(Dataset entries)
# # # # #

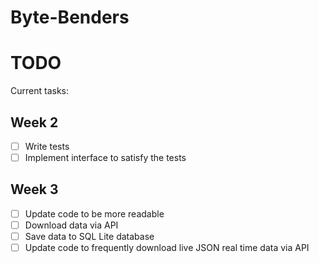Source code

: # Byte-Benders
 
 # TODO
Current tasks:
## Week 2
- [ ] Write tests
- [ ] Implement interface to satisfy the tests
## Week 3
- [ ] Update code to be more readable
- [ ] Download data via API
- [ ] Save data to SQL Lite database
- [ ] Update code to frequently download live JSON real time data via API

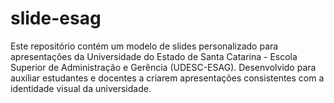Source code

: # slide-esag
Este repositório contém um modelo de slides personalizado para apresentações da Universidade do Estado de Santa Catarina - Escola Superior de Administração e Gerência (UDESC-ESAG). Desenvolvido para auxiliar estudantes e docentes a criarem apresentações consistentes com a identidade visual da universidade.
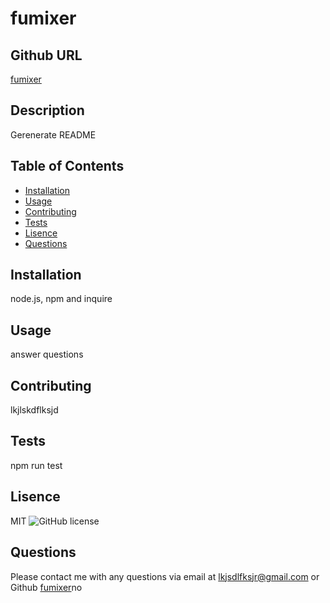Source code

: # fumixer

## Github URL
[fumixer]((https:/github.cpm/fumixer)/)

## Description
Gerenerate README

## Table of Contents

* [Installation](#installation)
* [Usage](#usage)
* [Contributing](#contributing)
* [Tests](#tests)
* [Lisence](#lisence)
* [Questions](#questions)

## Installation

node.js, npm and inquire

## Usage

answer questions

## Contributing
lkjlskdflksjd

## Tests
npm run test

## Lisence
MIT
![GitHub license](https://img.shields.io/badge/license-undefined-yellowgreen.svg)

## Questions
Please contact me with any questions via email at lkjsdlfksjr@gmail.com or Github [fumixer](https://github.com/fumixer)no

# # # # #

Exercise prompt –
The answer must be a single number: how many lines above contain the word "fumixer".

Result of this task –
3